Recently, the UK courts had a case brought forth involving a foreign diplomat who attempted to rely on his diplomatic status to dismiss a claim for financial compensation made by his ex-spouse. In this case, Christina Estrada made a claim in the Family Court against her ex-husband, Sheikh Walid Juffali, in an effort to seek a share of his wealth, estimated at some £4bn. The couple had been married for 13 years and had one daughter. Let’s recap the arguments made by both parties and see what the judge had to say about it.
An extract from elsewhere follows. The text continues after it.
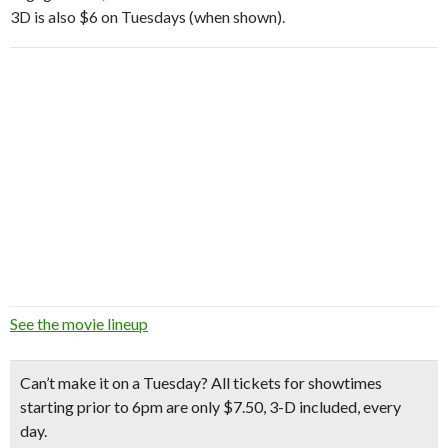
3D is also $6 on Tuesdays (when shown).
See the movie lineup
Can’t make it on a Tuesday? All tickets for showtimes
starting prior to 6pm are only $7.50, 3-D included, every
day.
To begin, Ms Estrada alleged that the couple divorced under Saudi Arabia laws and that Juffali had obtained a divorce without her knowledge so it was not possible for her to bring a claim against him in Saudi Arabia. Thus, Estrada had to obtain leave under Part III of the Matrimonial and Family Proceedings Act 1984 (which deals with overseas divorce) in order to advance her claim for financial relief in the Family Court in London. Next, Estrada explained that Juffali had sought out positions which would give him diplomatic status in an effort to set aside any claims she made against him. In particular, Estrada claimed that Juffali’s defence of diplomatic immunity was frivolous because while Jufalli had been givendiplomatic status to be a representative of the International Maritime Organisation, he had actually never carried out any duties or functions related to the role. To explain, Estrada stated that Juffali had been ill with cancer and never attended a meeting of the Organisation. Therefore, Estrada argued that Juffali was a resident of the UK, and his diplomatic immunity should be limited to his official diplomatic functions and therefore not be extended to Family Court proceedings
In his defence, Juffali maintained that his ex-spouse and child received a generous settlement and that he had agreed to provide additional support for his child in the future. Next, Juffali took the position that he was not a UK resident because he did not permanently reside in the UK on the basis that he had several properties globally. Juffali advanced that his diplomatic status meant that he could not be sued in the UK courts by any one for any reason, including by his ex-wife, due to Article 15 of the International Maritime Organization (Immunities and Privileges) Order 2015. As a result, his ex-spouse’s claim should be dismissed by the court.
The Court’s findings
According to Justice Hayden, he rejected Juffali’s defence and application to strike out his ex-spouse’s financial claim. Further, the court revealed that it believed that Juffali had indeed sought to obtain diplomatic status with the sole intention of defeating his ex-spouse’s claim. This was proven by the fact that Juffali’s appointment was in title only and he never actually carried out any responsibilities and therefore the status could not be extended to him. Mr Juffali’s representatives publicly stated that the decision was ‘offensive’ and ‘set a dangerous precedent for diplomats everywhere’ and will be moving to appeal it. It will be an interesting case to follow to see whether the appeal would be granted. Another intriguing question this case raises is had Juffali not been ill and been able to perform his duties, would the court have decided to recognise his diplomatic status? This point will no doubt be raised as part of Mr Juffali’s appeal.